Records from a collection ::
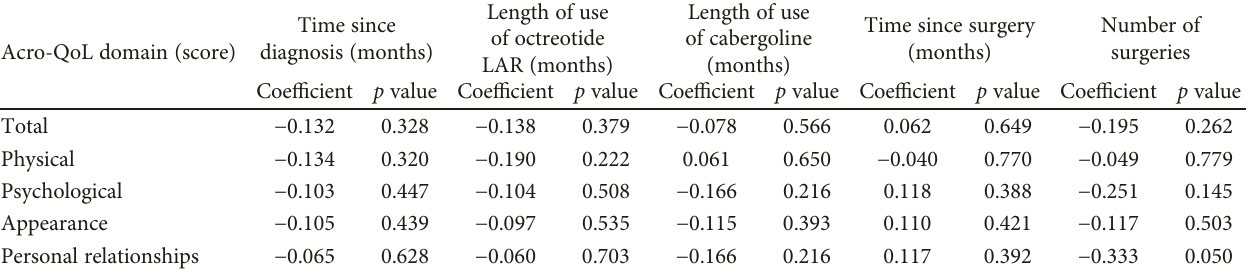
Table 6: Correlation between the Acro-QoL domain scores and the disease diagnosis and treatment variables, São Luís, state of Maranhão, Brazil,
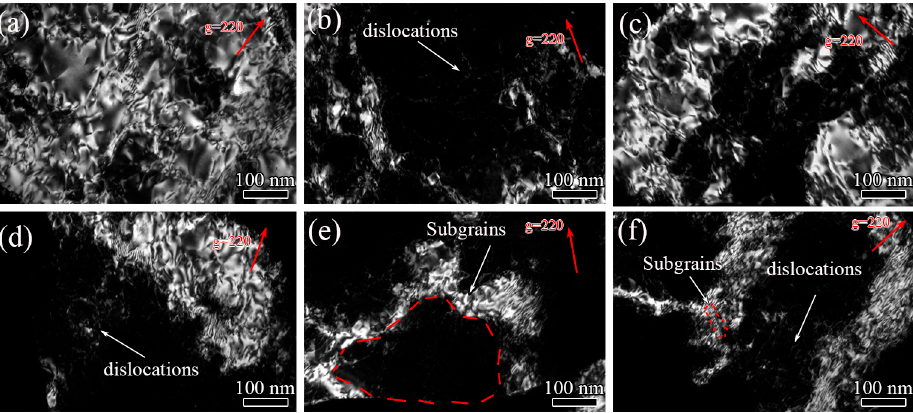
Figure 6. Dark-field transmission electron microscopy (DF-TEM) images of ( a – f ) pre-stretched an- nealed 7005 aluminum alloy plates (3%, 5%, 8%, 12%, 16%, and 20%, respectively).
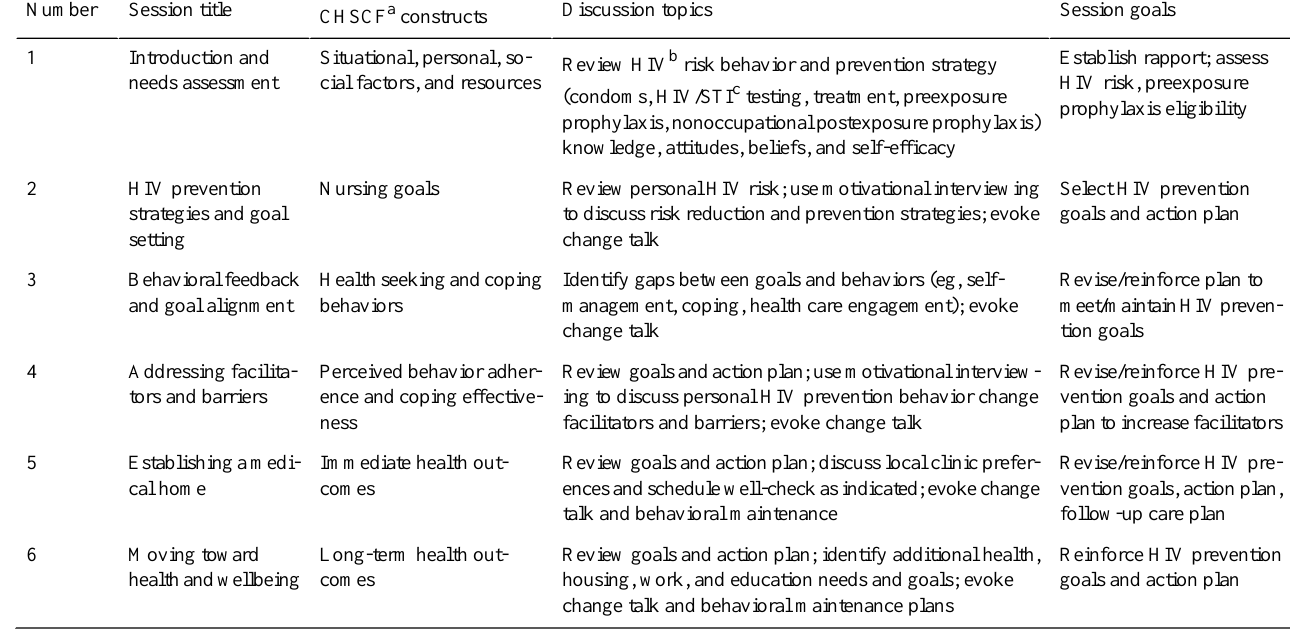
Table 1. Come As You Are session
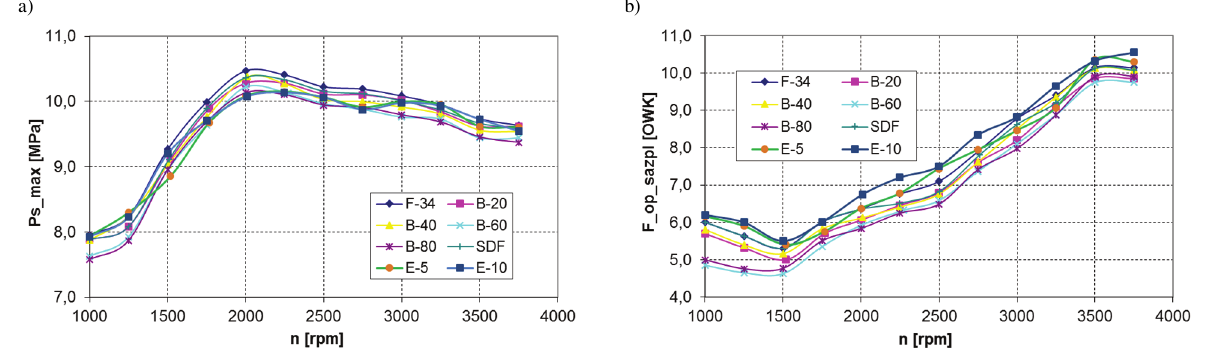
Fig. 5. External characteristic of the engine: a) maximum combustion pressure, b) angle of auto-ignition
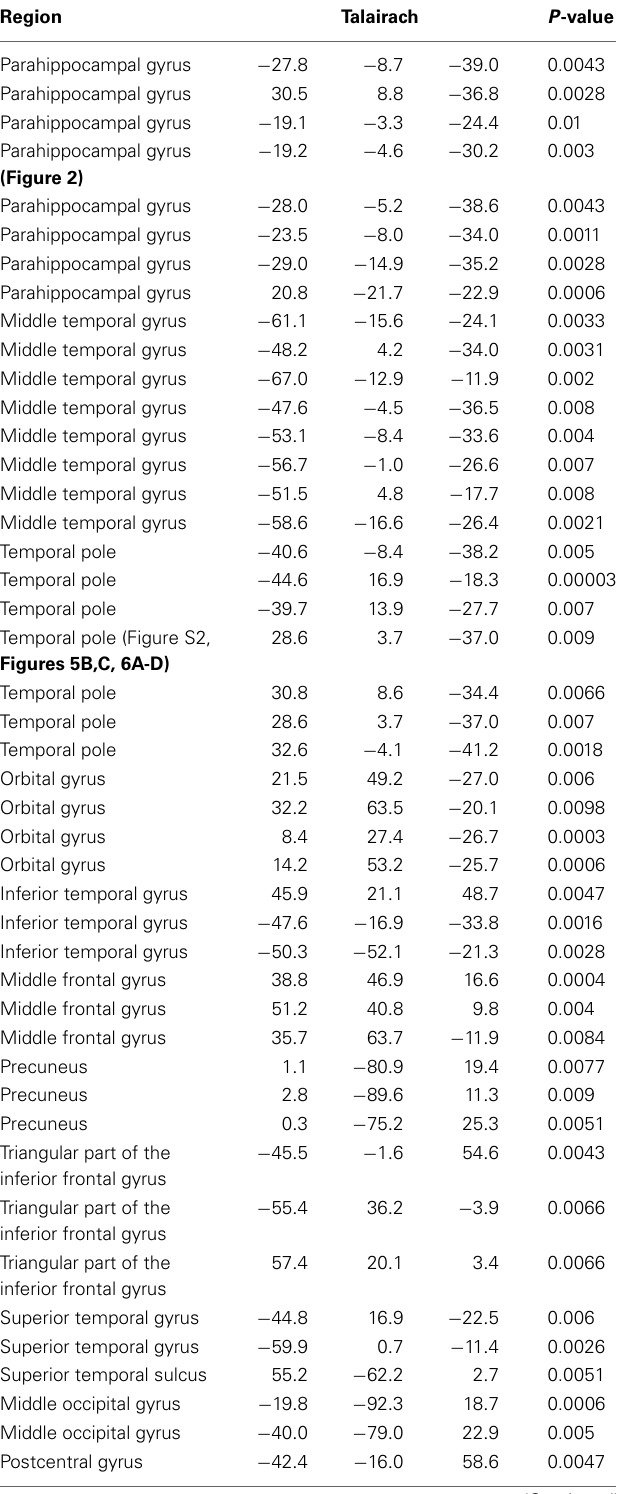
Table 2 | Location and statistics of 51 electrodes that showed significant ( p < 0 . 01, rank sum test) changes in gamma band amplitudes with learning ( N = 11 subjects that learned Task 1 and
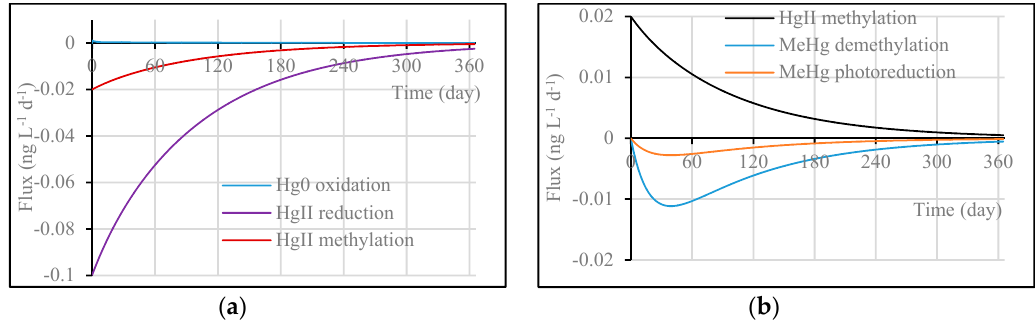
Figure 8. W2 computed ( a ) HgII and ( b ) MeHg concentrations and internal fluxes in the water column.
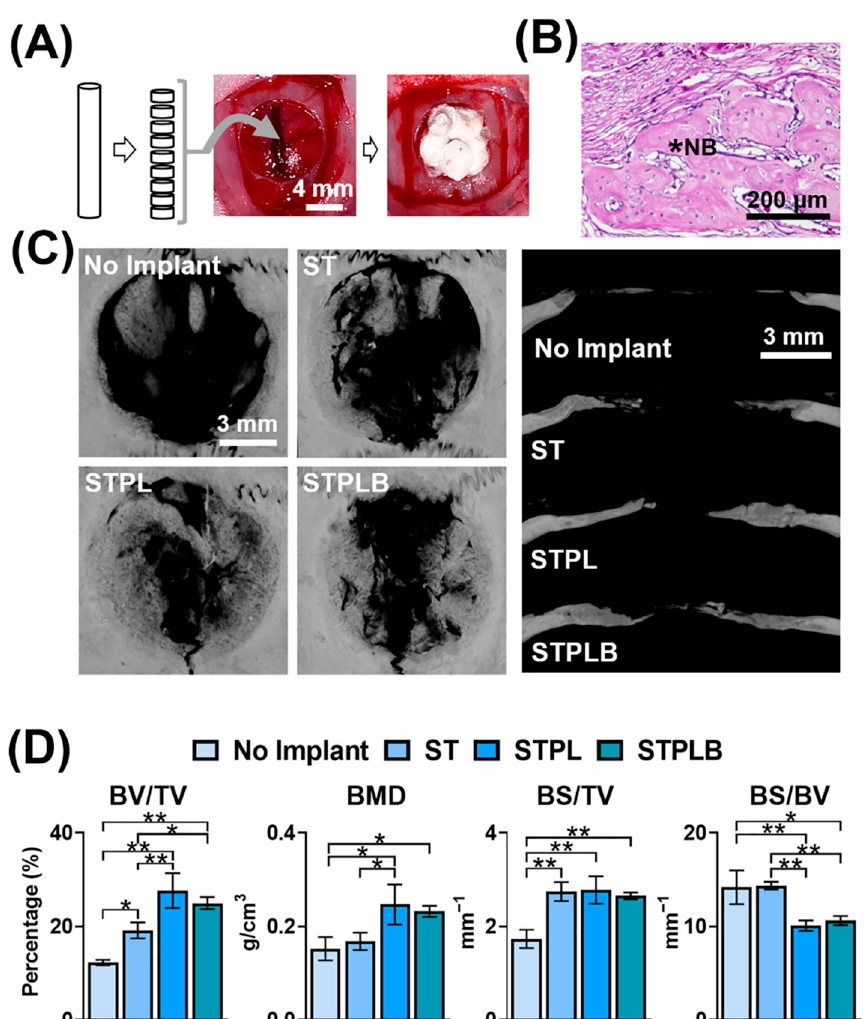
Figure 8. ( A ) Schematic flow chart of the animal experiments. Sliced gelatin sponges were implanted in critical-sized bone defects of rat calvaria. ( B ) Representative hematoxylin–eosin staining image of the defects (the defect treated with the gelatin sponges prepared using STPL is presented). *NB: newly formed bone. ( C ) Vertical and lateral microcomputed tomography (µCT) images of bone defects treated with/without gelatin sponges prepared using different molds. Three weeks after surgery. ST: silicon tube showing high permeability; STPL: ST covered with PVDC at the lateral side; STPLB: ST covered with PVDC at the lateral and bottom sides. ( D ) Bone morphometry analysis of newly formed bone using µCT. Mean with SD ( n = 3). BV, bone volume; TV, total volume; BMD, bone mineral density; BS, bone surface. * p < 0.05, ** p < 0.01, one-way ANOVA with Tukey–Kramer tests.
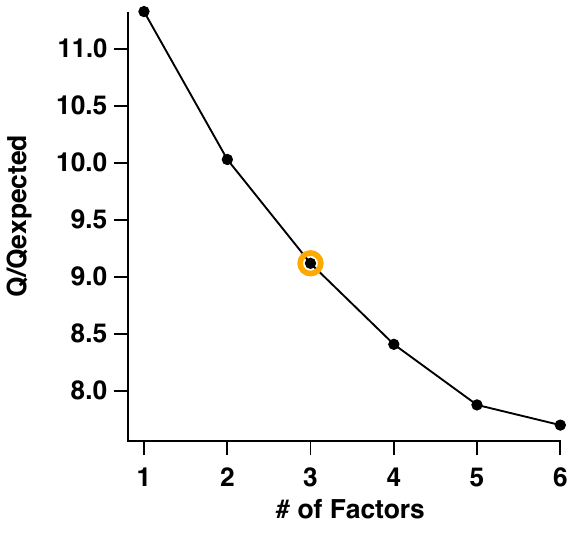
Fig.A1. Q/Q exp valuesforvaryingnumberoffactors( p values). Thecircledmarkeristhepresentedsolution. Fig. A1. Q/Q exp values for varying number of factors ( p values). The circled marker is the presented solution.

Problem statement :: Only an exact copy of the lines from the top of the entries through the line with "Table 2 | Location", both included, should be given, with all pictures omitted.

Your response ::
Table 6: Correlation between the Acro-QoL domain scores and the disease diagnosis and treatment variables, São Luís, state of Maranhão, Brazil,
Figure 6. Dark-field transmission electron microscopy (DF-TEM) images of ( a – f ) pre-stretched an- nealed 7005 aluminum alloy plates (3%, 5%, 8%, 12%, 16%, and 20%, respectively).
Table 1. Come As You Are session
Fig. 5. External characteristic of the engine: a) maximum combustion pressure, b) angle of auto-ignition
Table 2 | Location and statistics of 51 electrodes that showed significant ( p < 0 . 01, rank sum test) changes in gamma band amplitudes with learning ( N = 11 subjects that learned Task 1 and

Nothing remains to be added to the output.